AbstractPurpose of review
This paper reviews recent advances in heart failure biomarkers for identification of disease precursors, subclinical disease, and onset or progression of overt disease.Recent findings
Heart failure biomarkers can be categorized empirically as neurohormonal mediators, markers of myocyte injury and remodeling, and indicators of systemic inflammation. Brain natriuretic peptide is the most widely studied, with a potentially important but evolving role for determining prognosis and as a surrogate endpoint in clinical trials. Strong evidence exists for use of brain natriuretic peptide in the diagnosis of acute heart failure and for improved clinical outcomes with a brain natriuretic peptide-guided approach to heart failure care. The use of brain natriuretic peptide as a screening tool for asymptomatic left ventricular systolic dysfunction, or to distinguish systolic from diastolic heart failure, is not supported by current data. Markers of myocyte injury, including troponins, heart-type fatty acid binding protein, and myosin light chain-1, may further improve heart failure prognostication in conjunction with plasma brain natriuretic peptide. Biomarkers of matrix remodeling and inflammation have emerged as potential preclinical indicators to identify individuals at risk of developing clinical heart failure.

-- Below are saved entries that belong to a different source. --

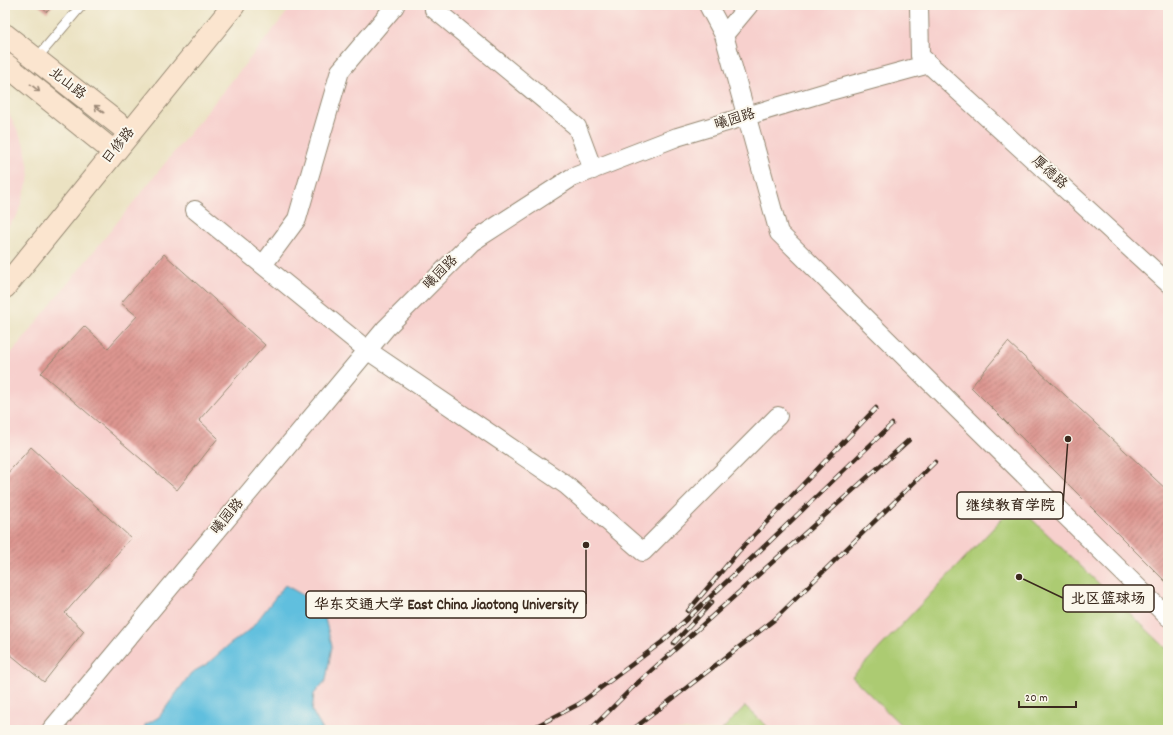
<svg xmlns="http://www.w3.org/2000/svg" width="1173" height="735" viewBox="0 0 1173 735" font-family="Dekko,'LXGW WenKai TC',sans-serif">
<defs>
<pattern id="building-hatch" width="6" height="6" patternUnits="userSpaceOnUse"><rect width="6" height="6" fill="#dd9590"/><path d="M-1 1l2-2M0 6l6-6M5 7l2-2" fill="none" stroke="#b47a75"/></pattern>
</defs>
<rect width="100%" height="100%" fill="#fbf7ec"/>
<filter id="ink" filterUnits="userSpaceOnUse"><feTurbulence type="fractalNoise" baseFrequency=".025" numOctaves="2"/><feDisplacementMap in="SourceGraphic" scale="8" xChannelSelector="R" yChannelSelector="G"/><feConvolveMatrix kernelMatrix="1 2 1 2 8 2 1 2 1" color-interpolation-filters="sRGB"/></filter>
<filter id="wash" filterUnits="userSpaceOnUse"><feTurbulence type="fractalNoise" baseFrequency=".012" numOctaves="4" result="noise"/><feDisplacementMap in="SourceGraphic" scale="16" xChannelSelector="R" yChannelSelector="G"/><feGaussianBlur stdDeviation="0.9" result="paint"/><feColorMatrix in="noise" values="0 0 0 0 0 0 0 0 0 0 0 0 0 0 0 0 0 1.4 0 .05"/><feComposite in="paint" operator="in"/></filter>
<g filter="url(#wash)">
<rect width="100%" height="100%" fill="#ebe2c2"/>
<path fill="#f7d0cd" d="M293,5H1168V730H5V361Z
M5,105L25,146L30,176L17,216L5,230Z"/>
<path fill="#accb72" stroke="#747a48" d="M1016,504L1168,650V730H906L852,677Z
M745,706L771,730H722Z"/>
<path fill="#60bfde" stroke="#4e747e" d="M285,585L301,594L324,615L332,646L326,680L314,694L312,711L323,730H144L145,725L159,717L191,673L207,664L230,644L250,630Z"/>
<g id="blocks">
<path fill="url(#building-hatch)" d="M38,5H53L47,12Z
M164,254L265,345L199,420L218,438L177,490L41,373L84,326L108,348L137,316L121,303Z
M1008,342L1168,491V584L971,387Z
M31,447L131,538L65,613L84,631L44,682L5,650V476Z"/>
</g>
</g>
<g filter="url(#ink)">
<use href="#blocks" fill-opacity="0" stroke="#938670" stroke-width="1"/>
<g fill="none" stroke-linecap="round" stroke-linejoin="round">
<defs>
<path id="lane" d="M36,59L82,5"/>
<path id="street" d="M435,5L434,9L577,127L593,170
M708,5L724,35
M749,5L724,35L779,233L1168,617
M919,5L920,56L1168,283
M195,210L367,350L566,485L643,552L778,416
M263,265L297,219L340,71L395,6
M51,730L386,328L472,242L571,178L677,137L830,91L929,64"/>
<path id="secondary" d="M5,35L130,133
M5,64L114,152
M5,287L234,5"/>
</defs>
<use href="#lane" stroke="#938670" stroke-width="11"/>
<use href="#street" stroke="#938670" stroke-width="20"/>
<use href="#secondary" stroke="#938670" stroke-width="24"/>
<use href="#lane" stroke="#fff" stroke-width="9"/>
<use href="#street" stroke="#fff" stroke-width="18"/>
<use href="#secondary" stroke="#fbe5cf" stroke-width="22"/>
<defs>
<path id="rail" d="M688,611L738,552L876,408
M674,643L712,602
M529,730L579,704L662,642L768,543L892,424
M590,730L632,688L909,440
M632,730L774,620L935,462"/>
</defs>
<use href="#rail" stroke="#3b2a1e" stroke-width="4.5"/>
<use href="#rail" stroke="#fbf7ec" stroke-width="3" stroke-dasharray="9" stroke-linecap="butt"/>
</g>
<defs><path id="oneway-shaft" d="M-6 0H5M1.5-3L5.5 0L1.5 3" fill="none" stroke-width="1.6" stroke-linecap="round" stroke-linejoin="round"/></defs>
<g stroke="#9b8876">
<use href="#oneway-shaft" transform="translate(35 88) rotate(39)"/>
<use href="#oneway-shaft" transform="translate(99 109) rotate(-142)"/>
</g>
</g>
<g text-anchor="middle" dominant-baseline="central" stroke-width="4" stroke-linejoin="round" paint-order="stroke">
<g font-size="14" fill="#3b2a1e" stroke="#fbf7ec">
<text transform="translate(67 84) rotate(38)">北山路</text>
<text transform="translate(735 120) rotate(-17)">曦园路</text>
<text transform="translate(119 146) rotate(-51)">曰修路</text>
<text transform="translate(1049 173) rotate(42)">厚德路</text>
<text transform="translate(441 273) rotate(-45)">曦园路</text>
<text transform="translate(228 517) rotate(-50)">曦园路</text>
</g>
</g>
<path fill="none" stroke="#3b2a1e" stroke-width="1.5" d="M1068 439L1063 505M1019 577L1063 598M586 545L586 604"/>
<g fill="#3b2a1e" stroke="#fbf7ec" stroke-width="1.5">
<circle cx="1068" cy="439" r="4"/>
<circle cx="1019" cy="577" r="4"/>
<circle cx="586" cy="545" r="4"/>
</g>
<g fill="#fbf7ec" stroke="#3b2a1e" stroke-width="1.5">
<rect x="957" y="492" width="106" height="27" rx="4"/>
<rect x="1063" y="585" width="91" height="27" rx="4"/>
<rect x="306" y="591" width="280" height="27" rx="4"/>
</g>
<g font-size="15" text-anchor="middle" font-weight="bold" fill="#3b2a1e">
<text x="1010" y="510">继续教育学院</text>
<text x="1108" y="603">北区篮球场</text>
<text x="446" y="609">华东交通大学 East China Jiaotong University</text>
</g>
<rect width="1173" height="735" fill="none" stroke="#fbf7ec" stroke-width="20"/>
<path d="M1019 701v6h57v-6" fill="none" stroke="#3b2a1e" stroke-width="2"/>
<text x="1025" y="701" font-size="12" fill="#3b2a1e" stroke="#fbf7ec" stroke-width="3" paint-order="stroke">20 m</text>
</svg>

A role for cellular adhesion molecules may also emerge in identifying those at risk for cardiovascular thrombotic complications, such as stroke.Summary
The spectrum of heart failure biomarkers and their potential clinical applications continues to grow. Ongoing research on multimarker strategies will likely identify biomarker combinations that are optimal at various stages during the evolution of heart failure, ranging from their use for screening, diagnosis, determining prognosis, and guiding management.